:: Exercise aim ::
Extract every record, exactly as written, and ignore the pictures.

:: Material supplied ::
»»

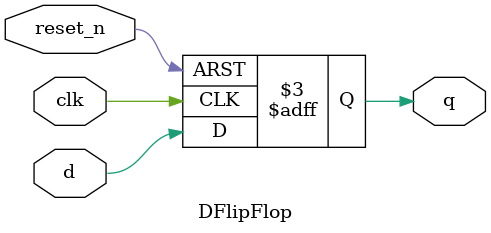
<source format=v>
module DFlipFlop (
  input wire clk,
  input wire reset_n, // Active-low asynchronous reset
  input wire d,       // Data input
  output reg q        // Data output
);

  always @(posedge clk or negedge reset_n) begin
    if (!reset_n) begin
      q <= 1'b0; 
    end else begin
      q <= d;
    end
  end

endmodule
</source>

««

:: Answer to the problem ::
<source format=v>
module DFlipFlop (
  input wire clk,
  input wire reset_n, // Active-low asynchronous reset
  input wire d,       // Data input
  output reg q        // Data output
);

  always @(posedge clk or negedge reset_n) begin
    if (!reset_n) begin
      q <= 1'b0; 
    end else begin
      q <= d;
    end
  end

endmodule
</source>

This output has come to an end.